I’ll post some photos I had managed to take, despite the rain.


Enchanting, is what it was. Like a secret place that is tucked away As safely, somewhere very far away. Like a kind of Wonderland. sparta1

As we made our way through the woods, I had expected elves to spring out. But they didn’t. Maybe they just didn’t like us too much. Just like the cows. They like their privacy I suppose.

That little boat in the lake. I remember just standing and staring at it for a long, long time. And somehow that moment, as I stood in that rainsoaked landscape, I felt overwhelmed. There was nowhere I would rather be.


There was this one area, beyond the lake, on the other side, which was filled with large blocks of stones, with words etched on them.It was quite prophetic, but even more poetic. It read: “The present order is the disorder of the future”

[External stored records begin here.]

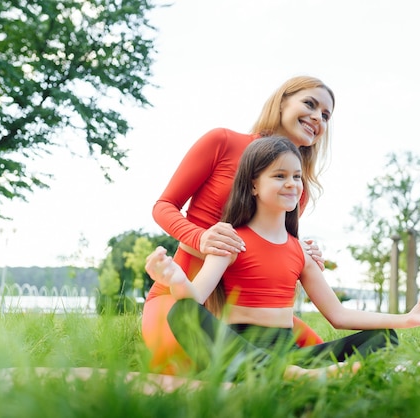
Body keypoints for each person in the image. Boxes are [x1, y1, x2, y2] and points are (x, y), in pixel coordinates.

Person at [145, 136, 420, 381]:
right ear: (253, 184)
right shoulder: (231, 239)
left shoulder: (300, 252)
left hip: (289, 356)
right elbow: (195, 298)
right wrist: (174, 279)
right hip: (239, 355)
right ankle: (306, 377)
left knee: (383, 337)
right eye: (279, 176)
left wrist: (408, 319)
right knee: (182, 312)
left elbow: (339, 315)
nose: (292, 183)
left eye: (296, 176)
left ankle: (309, 375)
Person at [143, 76, 336, 375]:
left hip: (244, 313)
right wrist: (201, 238)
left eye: (325, 115)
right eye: (310, 104)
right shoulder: (222, 141)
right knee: (188, 367)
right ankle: (287, 375)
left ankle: (291, 376)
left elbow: (269, 252)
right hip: (183, 300)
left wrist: (303, 256)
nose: (317, 118)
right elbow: (163, 206)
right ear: (282, 101)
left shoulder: (298, 190)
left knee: (329, 357)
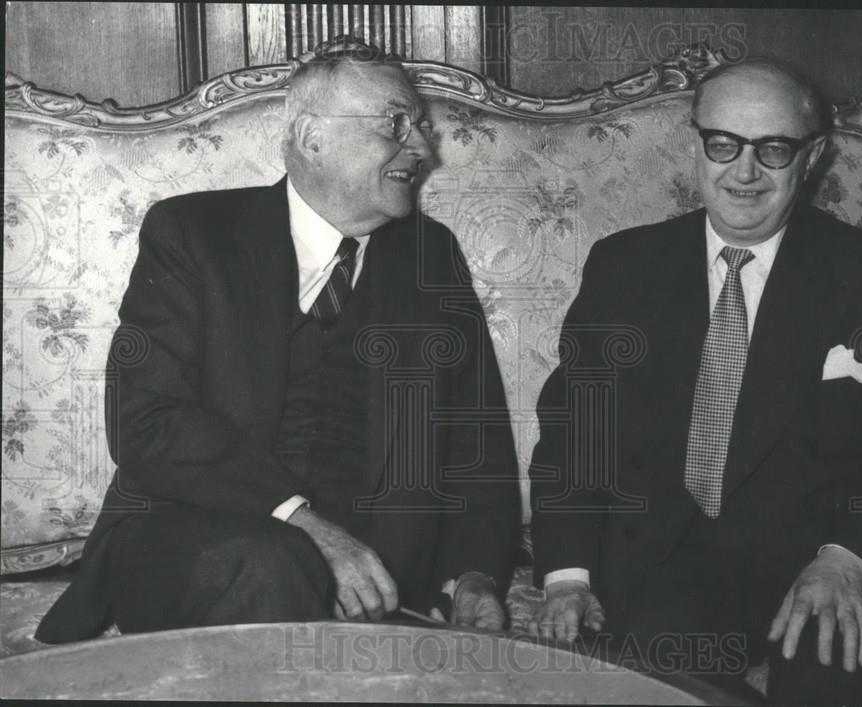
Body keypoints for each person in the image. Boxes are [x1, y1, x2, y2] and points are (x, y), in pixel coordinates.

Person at [36, 37, 520, 642]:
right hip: (194, 537)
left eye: (420, 125)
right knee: (269, 564)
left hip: (374, 571)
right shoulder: (193, 233)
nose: (422, 147)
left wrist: (472, 575)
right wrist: (307, 525)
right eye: (396, 123)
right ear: (312, 138)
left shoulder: (432, 255)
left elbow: (477, 441)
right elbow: (147, 422)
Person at [527, 57, 862, 704]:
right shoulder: (626, 268)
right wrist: (567, 574)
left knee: (826, 674)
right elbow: (575, 434)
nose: (744, 171)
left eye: (774, 150)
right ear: (697, 144)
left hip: (828, 557)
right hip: (676, 566)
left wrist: (849, 559)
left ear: (812, 158)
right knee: (654, 676)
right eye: (724, 144)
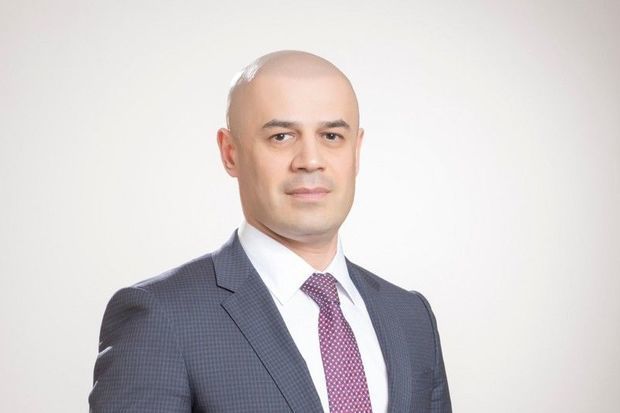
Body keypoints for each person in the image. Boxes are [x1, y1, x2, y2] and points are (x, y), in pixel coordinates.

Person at [89, 50, 452, 413]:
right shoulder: (162, 317)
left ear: (356, 152)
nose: (310, 160)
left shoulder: (411, 317)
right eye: (281, 136)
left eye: (331, 135)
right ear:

It was a day spent midst concrete poetry and sculptures- a perfect blend of art and architecture. Of nameless flowers, grassy paths and puddles of water. Of a little boat in a lake. And a deep sense of loss and remembrance. I shall go back some day. And I hope it rains then as well.

Train roll on…

I love traveling. I love the idea of traveling. I like making elaborate plans and poring over every possible website or book I can lay my hands on to virtually and vicariously be at that precise moment wherever it is that I want to go to. I am pretty sure I drive my partner insane with the fussing and obsessive twitching and frequent arguments about where to stay and what to do and what to do after that. And after that. I love journeys as much as the destination.

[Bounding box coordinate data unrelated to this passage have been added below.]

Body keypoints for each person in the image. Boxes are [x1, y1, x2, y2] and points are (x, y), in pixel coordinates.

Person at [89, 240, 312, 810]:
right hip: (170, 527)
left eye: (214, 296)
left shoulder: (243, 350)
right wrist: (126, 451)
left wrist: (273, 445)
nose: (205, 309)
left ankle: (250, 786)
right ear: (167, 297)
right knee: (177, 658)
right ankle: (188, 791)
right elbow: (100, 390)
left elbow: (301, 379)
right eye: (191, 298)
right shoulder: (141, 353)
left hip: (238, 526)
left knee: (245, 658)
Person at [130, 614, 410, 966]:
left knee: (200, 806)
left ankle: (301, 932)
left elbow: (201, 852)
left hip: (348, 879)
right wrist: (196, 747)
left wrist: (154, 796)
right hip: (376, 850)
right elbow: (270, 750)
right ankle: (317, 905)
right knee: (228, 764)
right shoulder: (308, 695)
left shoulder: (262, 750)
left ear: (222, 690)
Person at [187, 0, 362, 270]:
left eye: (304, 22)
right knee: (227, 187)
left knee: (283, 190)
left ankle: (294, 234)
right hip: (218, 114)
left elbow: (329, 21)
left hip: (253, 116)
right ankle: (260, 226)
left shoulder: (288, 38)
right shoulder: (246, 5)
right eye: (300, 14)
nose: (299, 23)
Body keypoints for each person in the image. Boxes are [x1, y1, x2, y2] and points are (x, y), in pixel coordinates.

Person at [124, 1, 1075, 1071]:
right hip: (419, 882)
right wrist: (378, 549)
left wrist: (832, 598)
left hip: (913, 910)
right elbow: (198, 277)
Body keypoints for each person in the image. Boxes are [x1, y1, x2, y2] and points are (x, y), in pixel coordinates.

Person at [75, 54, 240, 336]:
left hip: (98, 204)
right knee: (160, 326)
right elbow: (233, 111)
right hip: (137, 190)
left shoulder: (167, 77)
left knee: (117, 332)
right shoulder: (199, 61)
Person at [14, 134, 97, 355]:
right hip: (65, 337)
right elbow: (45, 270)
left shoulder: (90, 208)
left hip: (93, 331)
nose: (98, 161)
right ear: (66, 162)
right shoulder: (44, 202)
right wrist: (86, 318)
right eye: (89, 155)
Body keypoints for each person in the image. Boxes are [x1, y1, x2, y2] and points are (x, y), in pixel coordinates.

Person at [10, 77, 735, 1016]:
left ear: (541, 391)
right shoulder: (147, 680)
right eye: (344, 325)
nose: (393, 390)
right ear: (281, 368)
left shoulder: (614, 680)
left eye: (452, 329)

I love train stations. I have mostly traveled from Howrah station. As a kid I used to hate them and how dirty they were and lined with urchins and shady looking men. Hated the smell, the garbage, the cry of hawkers. Hated being tagged along on family vacations to Puri or Delhi or Rajasthan or wherever. The station has not changed much. Fellow travelers have. Perceptions have. I have grown to love train journeys. All the stations the train stops in. All of them have so many stories to tell, stories to conceal, stories you get to live for whatever time the train stops at the station. The arrivals, the departures, the porters precariously carrying a ridiculous number of suitcases and now, fancier luggage, on their heads. And the arguments that follow about how much they should charge. Most people are of the opinion that they are being duped of their hard earned money, right? Right.

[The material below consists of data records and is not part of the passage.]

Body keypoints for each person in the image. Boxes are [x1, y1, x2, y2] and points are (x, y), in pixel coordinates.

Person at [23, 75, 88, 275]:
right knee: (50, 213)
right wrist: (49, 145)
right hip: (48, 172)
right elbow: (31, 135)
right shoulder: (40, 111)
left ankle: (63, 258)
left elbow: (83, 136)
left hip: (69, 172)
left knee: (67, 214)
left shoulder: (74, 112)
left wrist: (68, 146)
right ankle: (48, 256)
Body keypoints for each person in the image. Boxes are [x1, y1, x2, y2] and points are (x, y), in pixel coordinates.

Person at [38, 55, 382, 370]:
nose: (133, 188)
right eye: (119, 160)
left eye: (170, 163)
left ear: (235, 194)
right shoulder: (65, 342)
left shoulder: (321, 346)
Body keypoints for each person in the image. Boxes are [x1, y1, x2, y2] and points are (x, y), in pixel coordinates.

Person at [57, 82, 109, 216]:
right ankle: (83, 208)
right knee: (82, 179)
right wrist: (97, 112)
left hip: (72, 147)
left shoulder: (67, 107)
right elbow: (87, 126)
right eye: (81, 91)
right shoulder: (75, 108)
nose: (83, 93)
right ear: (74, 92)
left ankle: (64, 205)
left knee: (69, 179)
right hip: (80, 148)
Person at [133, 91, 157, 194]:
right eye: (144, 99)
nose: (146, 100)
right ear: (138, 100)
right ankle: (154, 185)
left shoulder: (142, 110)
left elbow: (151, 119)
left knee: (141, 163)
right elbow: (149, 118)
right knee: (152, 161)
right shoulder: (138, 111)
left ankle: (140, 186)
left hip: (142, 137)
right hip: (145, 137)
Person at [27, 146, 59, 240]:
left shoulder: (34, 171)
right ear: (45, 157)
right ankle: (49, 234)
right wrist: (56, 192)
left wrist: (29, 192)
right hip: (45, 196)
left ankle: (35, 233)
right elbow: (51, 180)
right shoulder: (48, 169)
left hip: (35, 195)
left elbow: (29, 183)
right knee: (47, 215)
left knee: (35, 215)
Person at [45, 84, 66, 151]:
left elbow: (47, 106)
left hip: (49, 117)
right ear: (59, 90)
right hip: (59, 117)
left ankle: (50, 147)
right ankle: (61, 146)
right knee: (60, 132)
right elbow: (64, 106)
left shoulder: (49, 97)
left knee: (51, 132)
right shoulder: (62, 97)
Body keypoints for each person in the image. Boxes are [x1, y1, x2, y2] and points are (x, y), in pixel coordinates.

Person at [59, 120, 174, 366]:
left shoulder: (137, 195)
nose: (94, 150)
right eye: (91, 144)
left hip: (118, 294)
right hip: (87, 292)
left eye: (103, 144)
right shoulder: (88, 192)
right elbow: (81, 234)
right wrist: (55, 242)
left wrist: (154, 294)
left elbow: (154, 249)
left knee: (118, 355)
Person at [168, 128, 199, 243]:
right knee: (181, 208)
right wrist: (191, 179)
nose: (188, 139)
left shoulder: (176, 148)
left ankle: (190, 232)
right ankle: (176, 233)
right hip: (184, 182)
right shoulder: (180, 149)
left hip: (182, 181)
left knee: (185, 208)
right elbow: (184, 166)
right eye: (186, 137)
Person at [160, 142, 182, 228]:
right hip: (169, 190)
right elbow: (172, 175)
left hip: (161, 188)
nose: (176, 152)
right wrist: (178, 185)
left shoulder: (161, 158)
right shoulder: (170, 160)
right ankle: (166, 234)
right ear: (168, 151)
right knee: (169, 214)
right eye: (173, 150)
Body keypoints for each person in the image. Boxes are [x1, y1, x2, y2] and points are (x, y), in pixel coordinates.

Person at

I love the energy, the smell of hot, spicy, sweet tea brewing in the little tea stalls, the maatir bhaar in which they are served. (I don’t like plastic cups) The friendly dogs that demand to be fed biscuits. I like browsing through the book stalls and buying random magazines and books. As a kid, I would usually buy Chacha Chowdhury, now I buy novels that I don’t remember the names of. The last one I bought was probably Veronica Decides to Die. I like the big, ominous clock on the platform in Howrah station. Countless arrivals. Even more departures. People love leaving the city more these days and migrate to whatever qualifies as a bigger, better, more prosperous utopia.